Saved entries:
□ □ □ □ □ □ □
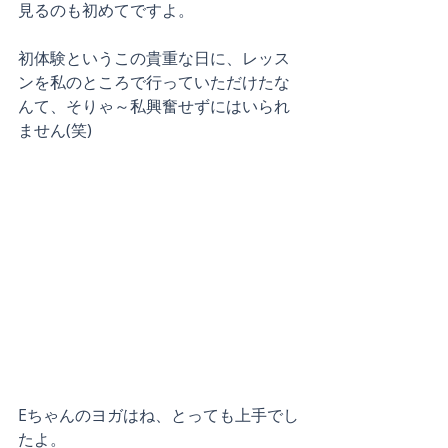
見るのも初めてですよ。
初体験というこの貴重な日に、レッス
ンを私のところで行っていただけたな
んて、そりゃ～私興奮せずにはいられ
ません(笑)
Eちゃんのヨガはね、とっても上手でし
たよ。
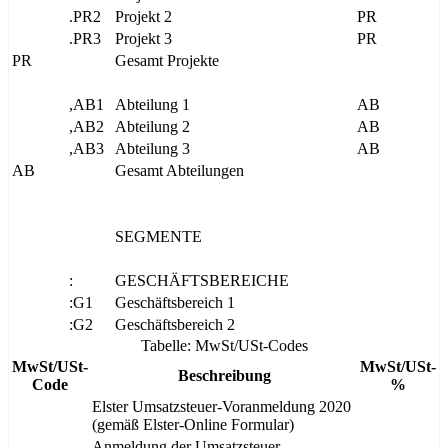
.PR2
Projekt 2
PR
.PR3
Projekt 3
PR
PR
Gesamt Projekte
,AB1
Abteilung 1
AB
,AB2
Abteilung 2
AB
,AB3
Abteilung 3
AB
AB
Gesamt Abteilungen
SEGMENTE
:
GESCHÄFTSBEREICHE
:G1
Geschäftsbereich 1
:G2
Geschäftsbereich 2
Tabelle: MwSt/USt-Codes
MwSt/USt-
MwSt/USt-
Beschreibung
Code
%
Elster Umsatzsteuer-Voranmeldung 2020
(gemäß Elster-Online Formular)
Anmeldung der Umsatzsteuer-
□ □ □ □ □ □ □
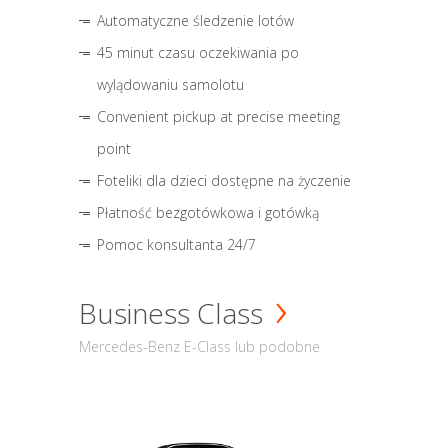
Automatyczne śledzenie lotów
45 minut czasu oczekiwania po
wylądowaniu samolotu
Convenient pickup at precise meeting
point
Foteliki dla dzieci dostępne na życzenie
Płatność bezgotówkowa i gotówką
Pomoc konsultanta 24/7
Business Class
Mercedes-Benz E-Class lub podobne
□ □ □ □ □ □ □
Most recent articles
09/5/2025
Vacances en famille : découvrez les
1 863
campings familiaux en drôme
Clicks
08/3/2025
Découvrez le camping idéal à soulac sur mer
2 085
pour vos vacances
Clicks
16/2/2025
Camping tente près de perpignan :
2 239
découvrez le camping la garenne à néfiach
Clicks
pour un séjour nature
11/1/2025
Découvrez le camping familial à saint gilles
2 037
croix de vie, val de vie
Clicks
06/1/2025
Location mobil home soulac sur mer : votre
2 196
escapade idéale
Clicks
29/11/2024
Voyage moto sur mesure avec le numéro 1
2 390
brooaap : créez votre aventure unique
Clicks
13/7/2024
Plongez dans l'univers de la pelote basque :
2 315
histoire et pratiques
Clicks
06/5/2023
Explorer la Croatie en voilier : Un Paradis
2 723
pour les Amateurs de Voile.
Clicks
□ □ □ □ □ □ □
What the exercise asks: Above are the lines; repeat exactly the ones from the line containing "45 minut czasu oczekiwania po" down to the line containing "Mercedes-Benz E-Class lub podobne", both inclusive.

Answer to this problem:
45 minut czasu oczekiwania po
wylądowaniu samolotu
Convenient pickup at precise meeting
point
Foteliki dla dzieci dostępne na życzenie
Płatność bezgotówkowa i gotówką
Pomoc konsultanta 24/7
Business Class
Mercedes-Benz E-Class lub podobne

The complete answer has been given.